ISLAMABAD - At a time when some political parties are fiercely complaining about poll rigging during the May 11 general elections, pressure is mounting on the departments concerned for failing to meet their constitutional responsibilities.

In a damage-control bid, Nadra Chairman Tariq Malik on Wednesday said that magnetic ink was not used during May 11 general elections in NA-256 and NA-258 constituencies, hence they were unable to verify votes. His comments came a couple of days after revelations were made that a Nadra report exposed massive rigging in NA-256 Karachi.

According to the report, 84,748 votes were cast in the constituency during the May 11 general elections and 11,343 ballot papers contained invalid Computerised National Identity Card (CNIC) numbers which were never issued by the registration authority. There were 5,839 duplicate votes. About 1,950 ballots CNIC numbers did not match with CNIC mentioned on the counterfoils.

The Nadra Chairman appeared along with Election Commission Secretary Ishtiaque Ahmad at a joint press conference on Wednesday. Both urged the media and political parties to wait for the judgments of election petitions by Election Tribunals and do not jump to conclusions.

Malik said no result should be drawn from the Nadra report as the case was still pending in the court. The Nadra chairman said that it was the ECP’s responsibility to procure magnetic ink for the voting process.

He said that ink samples provided in December and January were rejected, adding that sample which was sent in September last year was approved. Speaking on the occasion, the ECP secretary said that the system had started working. He said the world had applauded ECP system.

Ishtiaque Ahmed Khan said that the ECP had ordered re-polling in many constituencies. The Secretary Election Commission‚ however‚ said an elite institution, the Pakistan Council of Scientific and Industrial Research (PCSIR), undertook to prepare magnetic ink of the desired properties and supply it for seventy thousand polling stations, and the same ink was provided.

Ishtiaque Ahmad said fourteen Election Tribunals - three each in Sindh‚ KPK and Balochistan and five in Punjab - are hearing about 400 petitions, and the commission would implement the verdict of the tribunals in these cases. He said that retired District and Sessions Judges were appointed as members of these tribunals and these would expeditiously process all the petitions.
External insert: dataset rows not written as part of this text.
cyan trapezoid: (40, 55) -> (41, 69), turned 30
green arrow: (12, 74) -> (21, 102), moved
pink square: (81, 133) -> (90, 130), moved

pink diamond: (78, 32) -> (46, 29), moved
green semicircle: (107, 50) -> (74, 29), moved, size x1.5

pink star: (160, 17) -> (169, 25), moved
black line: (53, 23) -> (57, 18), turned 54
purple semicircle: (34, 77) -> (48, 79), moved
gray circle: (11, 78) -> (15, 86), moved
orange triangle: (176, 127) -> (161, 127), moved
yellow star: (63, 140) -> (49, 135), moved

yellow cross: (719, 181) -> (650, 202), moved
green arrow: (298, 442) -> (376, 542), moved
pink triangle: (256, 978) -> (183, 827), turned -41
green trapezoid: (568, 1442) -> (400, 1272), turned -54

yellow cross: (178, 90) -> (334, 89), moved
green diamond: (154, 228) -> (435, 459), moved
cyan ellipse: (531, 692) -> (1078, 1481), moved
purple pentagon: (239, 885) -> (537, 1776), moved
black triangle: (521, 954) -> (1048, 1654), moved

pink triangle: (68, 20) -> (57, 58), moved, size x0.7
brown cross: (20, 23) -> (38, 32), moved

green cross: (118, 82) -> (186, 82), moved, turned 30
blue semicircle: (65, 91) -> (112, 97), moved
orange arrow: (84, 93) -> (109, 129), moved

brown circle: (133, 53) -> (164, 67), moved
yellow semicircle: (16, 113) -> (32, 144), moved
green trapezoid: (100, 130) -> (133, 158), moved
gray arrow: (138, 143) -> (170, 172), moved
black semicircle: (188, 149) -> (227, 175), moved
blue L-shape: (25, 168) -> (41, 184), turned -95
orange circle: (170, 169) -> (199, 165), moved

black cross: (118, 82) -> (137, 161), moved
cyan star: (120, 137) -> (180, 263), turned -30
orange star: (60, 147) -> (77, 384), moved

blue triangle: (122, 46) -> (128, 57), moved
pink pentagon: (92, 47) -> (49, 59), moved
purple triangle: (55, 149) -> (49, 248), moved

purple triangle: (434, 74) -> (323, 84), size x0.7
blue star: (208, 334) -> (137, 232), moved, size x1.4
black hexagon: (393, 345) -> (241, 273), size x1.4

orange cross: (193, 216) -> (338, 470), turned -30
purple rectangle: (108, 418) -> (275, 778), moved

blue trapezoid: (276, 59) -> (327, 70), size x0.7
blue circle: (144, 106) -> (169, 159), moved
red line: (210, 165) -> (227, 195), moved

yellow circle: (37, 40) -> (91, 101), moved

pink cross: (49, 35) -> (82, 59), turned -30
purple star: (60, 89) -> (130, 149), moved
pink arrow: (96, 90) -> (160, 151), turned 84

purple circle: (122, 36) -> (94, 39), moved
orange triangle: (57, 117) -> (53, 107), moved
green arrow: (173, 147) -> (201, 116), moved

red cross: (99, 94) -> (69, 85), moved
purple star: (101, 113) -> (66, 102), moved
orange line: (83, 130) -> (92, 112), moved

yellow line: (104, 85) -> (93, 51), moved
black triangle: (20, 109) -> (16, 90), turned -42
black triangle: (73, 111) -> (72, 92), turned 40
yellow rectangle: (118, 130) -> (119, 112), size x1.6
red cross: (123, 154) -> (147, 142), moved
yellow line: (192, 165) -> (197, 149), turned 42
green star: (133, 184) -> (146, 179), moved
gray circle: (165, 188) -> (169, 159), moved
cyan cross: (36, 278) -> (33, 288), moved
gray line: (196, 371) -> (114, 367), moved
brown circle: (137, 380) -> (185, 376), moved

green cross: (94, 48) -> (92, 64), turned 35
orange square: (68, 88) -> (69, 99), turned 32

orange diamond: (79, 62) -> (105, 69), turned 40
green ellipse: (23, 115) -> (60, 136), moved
He said that for the first time voter lists containing photographs of voters were used and thumb impressions of voters were affixed on the ballot papers for subsequent verification. He said the system has started bearing fruit and hoped that the exercise would ensure more fairness of electoral process in future.

The Nadra Chairman clarified that it had recommended to the Election Commission the use of magnetic ink of special quality to be able to read thumb impressions afterwards. He‚ however‚ said magnetic ink was not used in National Assembly constituencies NA-256 and NA-258.

He said thumb impressions of about fifty-seven thousand ballot papers of NA-256 could not be read by Nadra system, as they were not up to the mark. He said the Nadra would also examine ballots of six other constituencies and it would become clear whether or not magnetic ink was used there.

He said the authority verified ballot papers that contained readable thumb impressions. Both Nadra Chairman and Secretary Election Commission said electronic voting machines would be used for national‚ provincial and local elections after two years. These machines would also have biometric system making it possible to verify thumb impressions of voters at the time of casting of ballots.

The Nadra Chairman said the Authority would be giving a demonstration to the interior minister about prototype of the machine soon. The Election Commission Secretary said legal cover would also be needed for use of electronic voting.